So I've been thinking a lot over the last few months about starting a blog! A lot of times, things happen during the day that I think "huh, wish I had someone to share this with!" A weird thing about me though, is that I'm kinda a private person... This is a hard thing to explain, so bear with me!
I don't share much on facebook, and I'm not sure why. It's almost like I don't want people to know that much about me (I hardly ever post photos, and haven't posted one of my boyfriend, even though we've been together over a year!). The idea of sharing things on a blog to strangers online almost makes me feel better, like I don't have to worry so much about what people might think, as I don't know them. On the other hand, it's scary, because I'm sharing things about my life with strangers on the internet!! Does that make sense? It's almost like I know the people in real life that I don't want to know things about me, and by keeping it private or not posting, they never will. But, on the other hand, I could be passing up opportunities to share stuff with some really cool people...
Also, I always have a hard time thinking of user names, etc. But I feel like I could almost start blogging right away, but don't have a name or theme picked out...
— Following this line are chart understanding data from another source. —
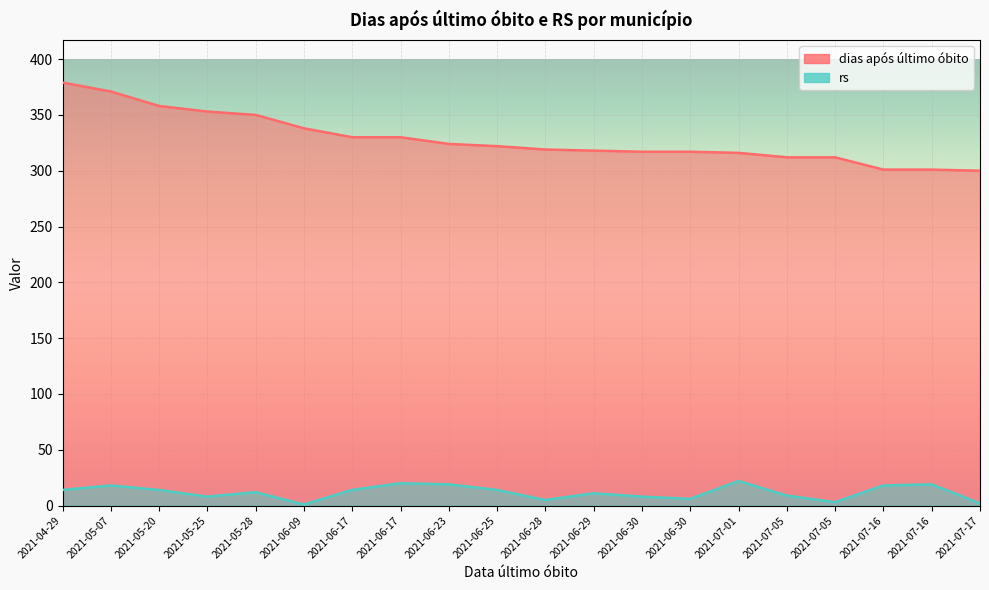

True or false: dias após último óbito has a value of 318 at 2021-06-29.

True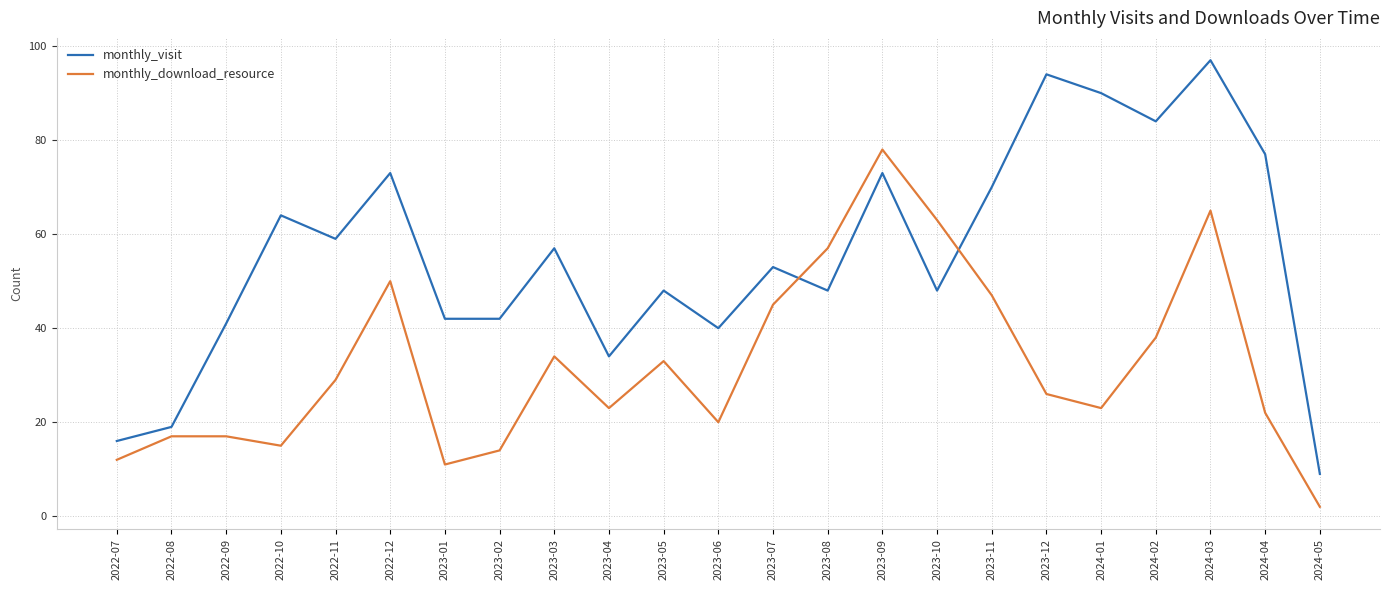

Where does the monthly_visit series first go above 53?

2022-10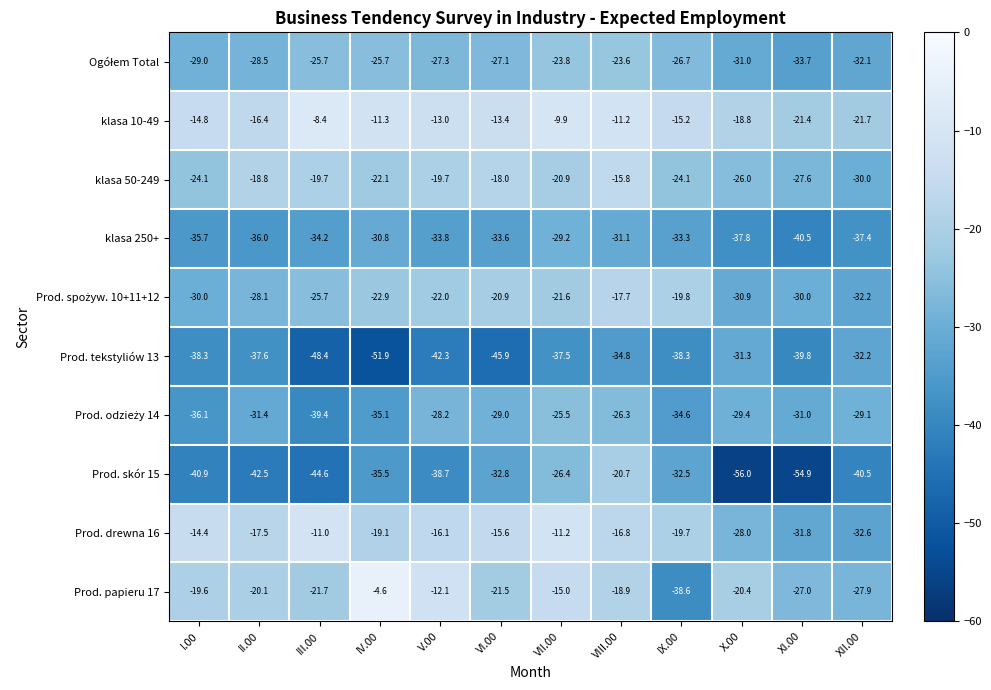

What is the sum of the Prod. tekstyliów 13 values at II.00 and XII.00?

-69.8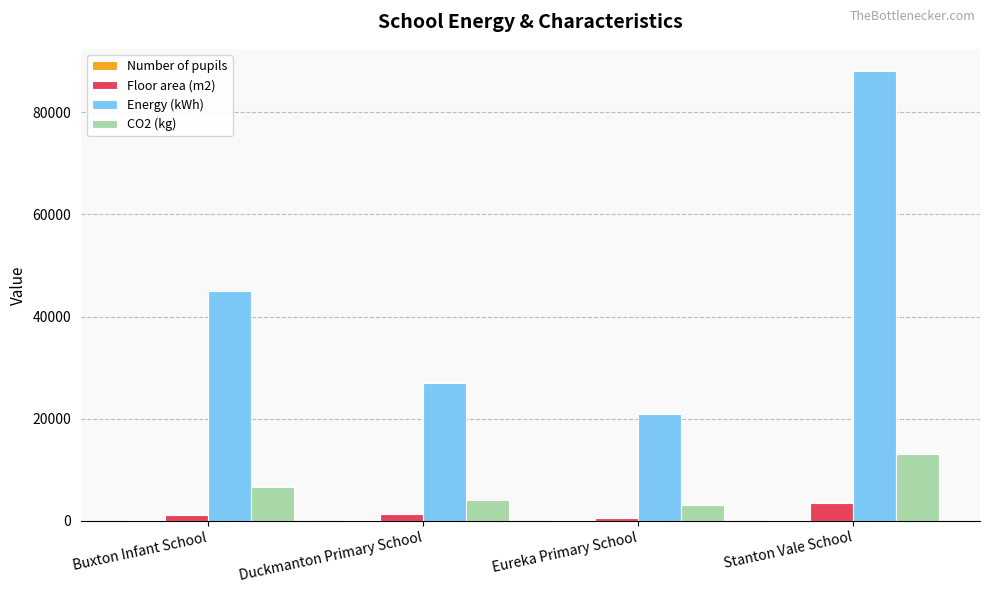

Is it true that CO2 (kg) equals 10021 at Buxton Infant School?

False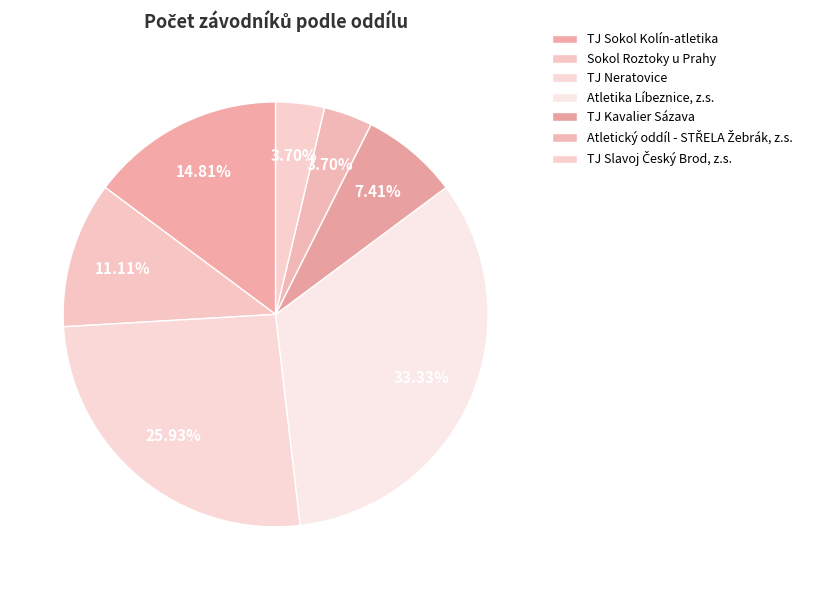

Count the number of slices in the pie.

7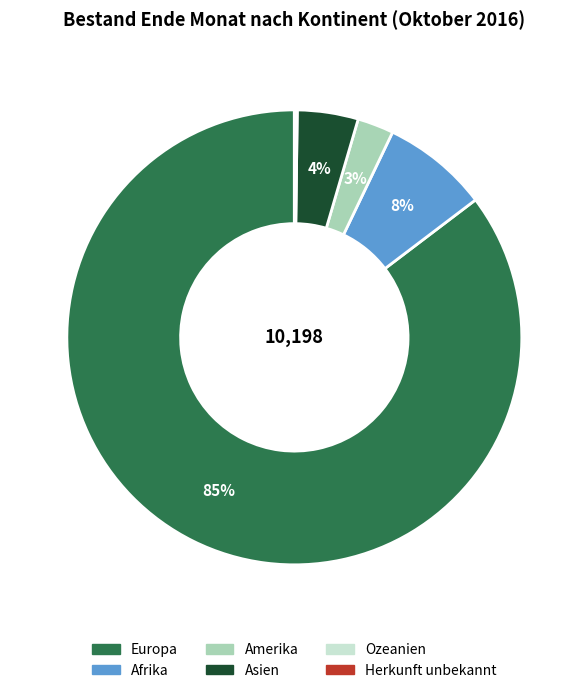

Which slice is the largest?

Europa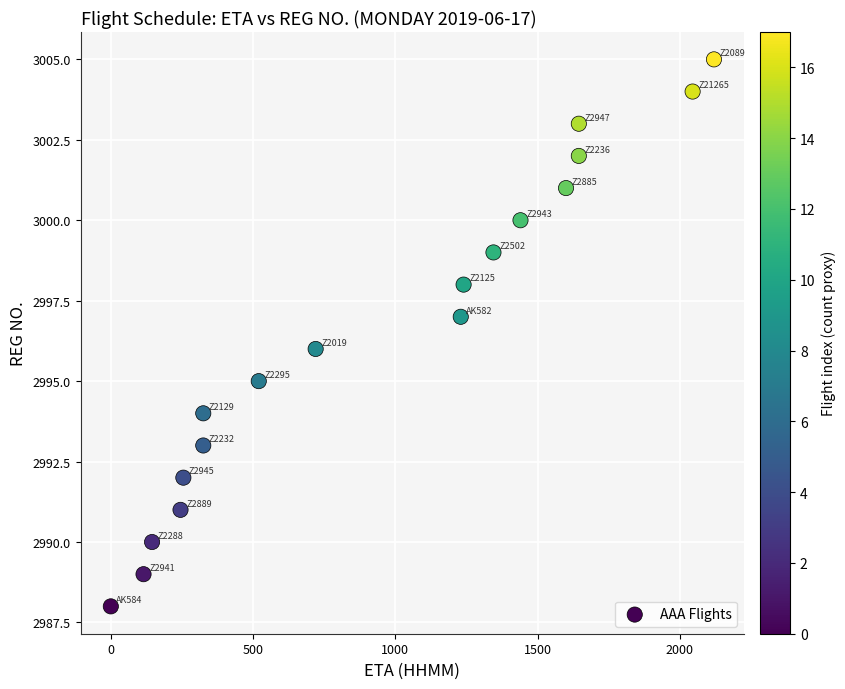

What is the range of X values (max minus min)?

2120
It would just be a lifestyle blog, as I don't do one thing exclusively (cook, craft, sew, make art, etc, I do a little bit of everything!) but worry I wouldn't have enough content to make regular posts...
I just wonder if anyone has any tips or anything! It would just be for fun, I don't aspire to become a full time blogger, or make money from it or anything (if that were to happen, great! Although the fame thing would take a while to get used to... how do people deal with internet fame anyway?)
And also getting over the shyness thing... it's a real hinderance sometimes!